# Lawnmower Oil Won't Drain



## Welshmom (Sep 7, 2008)

Okay, guys, here's a new one...

Was doing my end-of-year maintenence on my riding lawnmower, Cub Cadet. with a Kohler Courage 20 hp engine. Went to drain the oil...nothing came out. I had pulled the red valve/plug on the drain plug out completely and noticed that there are some pieces missing from the interior end of the plug - like they corroded or got munched off or something....:shrug:

I tried to stick a piece of stiff wire through there in case ther ewas a chunk of plastic blocking the drain hole... couldn't get it to pass very far. It seemed to stop hard at the position where the check valve ends. I even ran the engine with the oil stop valve off to see if it would get the oil flowing, but nothing came out....there is plenty of oil in there. And yes, the engine was very warm. 
Any ideas as to what is preventing the oil from draining? And how do I fix it?


----------



## Bearfootfarm (Jul 13, 2006)

> there are some pieces missing from the interior end of the plug - like they corroded or got munched off or something....


Plastic or metal?
If metal, you might be able to fish them out with a magnet.

Does the plug go into a fitting that screws into the block?


----------



## Welshmom (Sep 7, 2008)

Plastic. the plug, or valve, does go into a pipe that sticks out of the block...I don't know if it screws in to the block or not. i'll have to investigate that.


----------



## Bearfootfarm (Jul 13, 2006)

If you can see into the pipe and part of the plug is still there, you may be able to get a long self tapping screw started into it, giving you a handle to pull it out

I haven't had any luck finding any diagrams of the engine and those parts


----------



## alleyyooper (Apr 22, 2005)

Just unscrew the pipe and drain it that way. replace the pipe with a bit of black pipe and a cap and your good to go.

 Al


----------



## Cabin Fever (May 10, 2002)

alleyyooper said:


> Just unscrew the pipe and drain it that way. replace the pipe with a bit of black pipe and a cap and your good to go.
> 
> Al


This is what I did on my Cub Cadet Kohler Courage engine - replace the drain plug. The reason I swapped mine out is because it made draining the oil easy and less messy.
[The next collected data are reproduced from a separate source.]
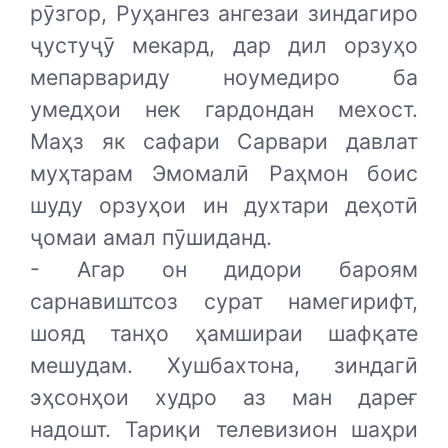
рӯзгор, Руҳангез ангезаи зиндагиро
ҷустуҷӯ мекард, дар дил орзуҳо
мепарвариду ноумедиро ба
умедҳои нек гардондан мехост.
Маҳз як сафари Сарвари давлат
муҳтарам Эмомалӣ Раҳмон боис
шуду орзуҳои ин духтари деҳотӣ
ҷомаи амал пӯшиданд.
- Агар он дидори бароям
сарнавиштсоз сурат намегирифт,
шояд танҳо ҳамшираи шафқате
мешудам. Хушбахтона, зиндагӣ
эҳсонҳои худро аз ман дареғ
надошт. Тариқи телевизион шаҳри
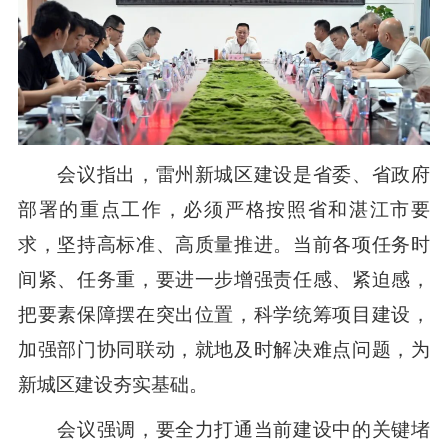
会议指出，雷州新城区建设是省委、省政府
部署的重点工作，必须严格按照省和湛江市要
求，坚持高标准、高质量推进。当前各项任务时
间紧、任务重，要进一步增强责任感、紧迫感，
把要素保障摆在突出位置，科学统筹项目建设，
加强部门协同联动，就地及时解决难点问题，为
新城区建设夯实基础。
会议强调，要全力打通当前建设中的关键堵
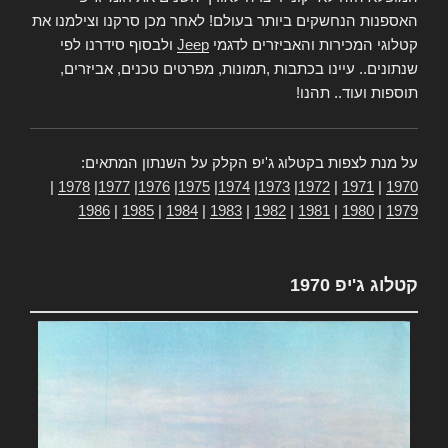
האספנות הנחשקים ביותר בעולם! לאחר מכן סרקנו וצילמנו את
קטלוגי המכירות והאביזרים לדגמי
Jeep
ולבסוף סידרנו לפי
שנתונים.. עיינו בכתבות ,תמונות, מפרטים טכנים, אביזרים,
תוספות ועוד.. תהנו!
על מנת לצפות בקטלוג ג'יפ הקלק על השנתון המתאים:
|
1978
|
1977
|
1976
|
1975
|
1974
|
1973
|
1972
|
1971
|
1970
1986
|
1985
|
1984
|
1983
|
1982
|
1981
|
1980
|
1979
קטלוג ג'יפ 1970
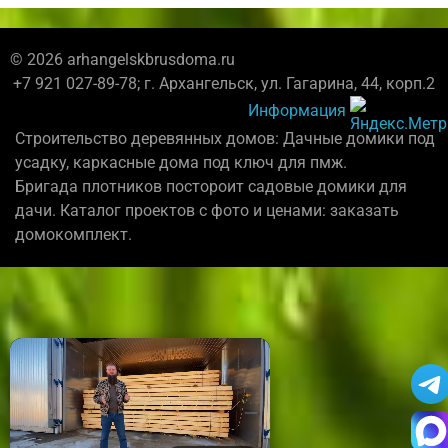
© 2026 arhangelskbrusdoma.ru
+7 921 027-89-78; г. Архангельск, ул. Гагарина, 44, корп.2
Информация
Строительство деревянных домов: Дачные домики под
усадку, каркасные дома под ключ для пмж.
Бригада плотников постороит садовые домики для
дачи. Каталог проектов с фото и ценами: заказать
домокомплект.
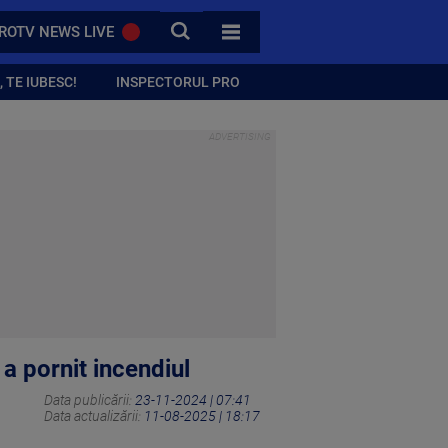
CAUTA
ROTV NEWS LIVE
TOATE CATEGORIILE
 TE IUBESC!
INSPECTORUL PRO
 a pornit incendiul
Data publicării:
23-11-2024 | 07:41
Data actualizării:
11-08-2025 | 18:17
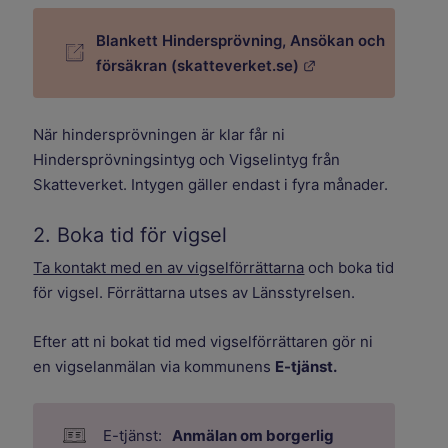
Blankett Hindersprövning, Ansökan och
Länk till annan we
försäkran (skatteverket.se)
När hindersprövningen är klar får ni
Hindersprövningsintyg och Vigselintyg från
Skatteverket. Intygen gäller endast i fyra månader.
2. Boka tid för vigsel
Ta kontakt med en av vigselförrättarna
och boka tid
för vigsel. Förrättarna utses av Länsstyrelsen.
Efter att ni bokat tid med vigselförrättaren gör ni
en vigselanmälan via kommunens
E-tjänst.
Anmälan om borgerlig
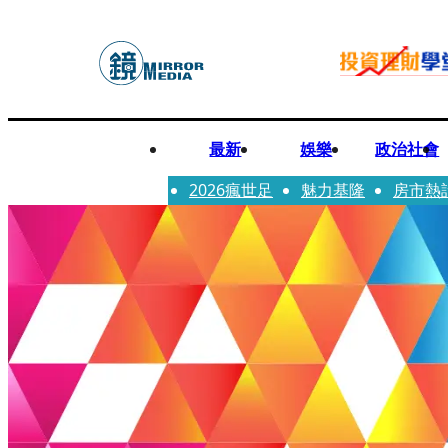
最新
娛樂
政治社會
2026瘋世足
魅力基隆
房市熱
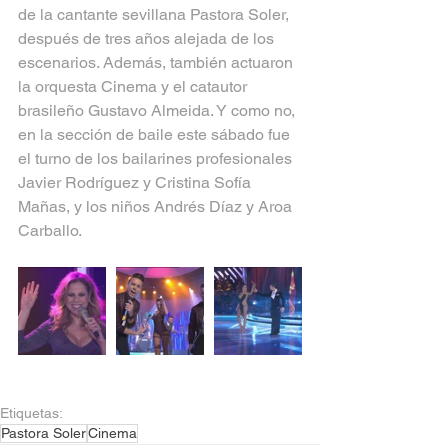
de la cantante sevillana Pastora Soler, 
después de tres años alejada de los 
escenarios. Además, también actuaron 
la orquesta Cinema y el catautor 
brasileño Gustavo Almeida. Y como no, 
en la sección de baile este sábado fue 
el turno de los bailarines profesionales 
Javier Rodríguez y Cristina Sofía 
Mañas, y los niños Andrés Díaz y Aroa 
Carballo.
Etiquetas:
Pastora Soler
Cinema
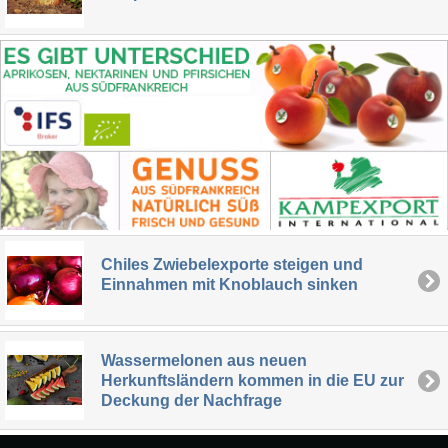
Chiles Zwiebelexporte steigen und
Einnahmen mit Knoblauch sinken
Wassermelonen aus neuen
Herkunftsländern kommen in die EU zur
Deckung der Nachfrage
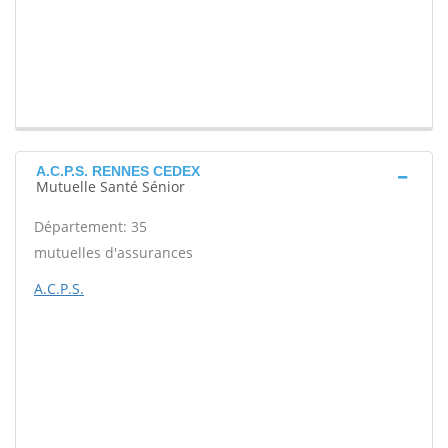
A.C.P.S. RENNES CEDEX
Mutuelle Santé Sénior
Département: 35
mutuelles d'assurances
A.C.P.S.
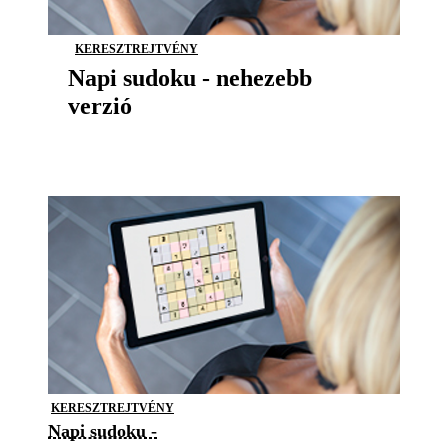
KERESZTREJTVÉNY
Napi sudoku - nehezebb
verzió
KERESZTREJTVÉNY
Napi sudoku -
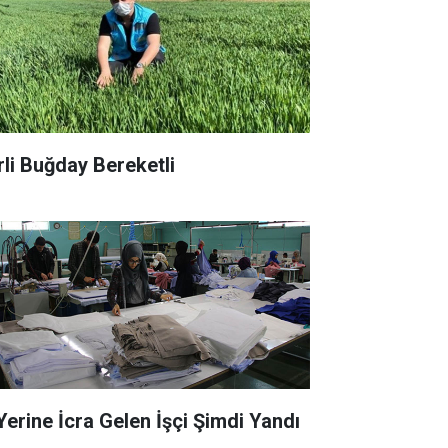
rli Buğday Bereketli
 Yerine İcra Gelen İşçi Şimdi Yandı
Just go to the hardware store and buy a 6" nipple of the correct diameter and thread and a hexagon-shaped pipe cap. These are regular pipe sizes and are stocked by all decent hardware stores.


----------



## Welshmom (Sep 7, 2008)

Fixed it.
I did unscrew the pipe, which had the pull-out plastic valve inside it. Discovered the sealing end was broken off (Grumble grumble plastic grumble). I was going to go with the plain pipe with a drain plug on it but the parts supply store had a Briggs & Stratton replacement that was metal for about 5 bucks more so I went with that. Done and put to bed for winter.


----------



## chuckhole (Mar 2, 2006)

Bearfootfarm said:


> I haven't had any luck finding any diagrams of the engine and those parts


http://www.kohlerengines.com/manuals/landing.htm

Here they are. You will need the serial number from your engine. My Kubota T1880 uses a Kohler engine and I was able to find mine.


----------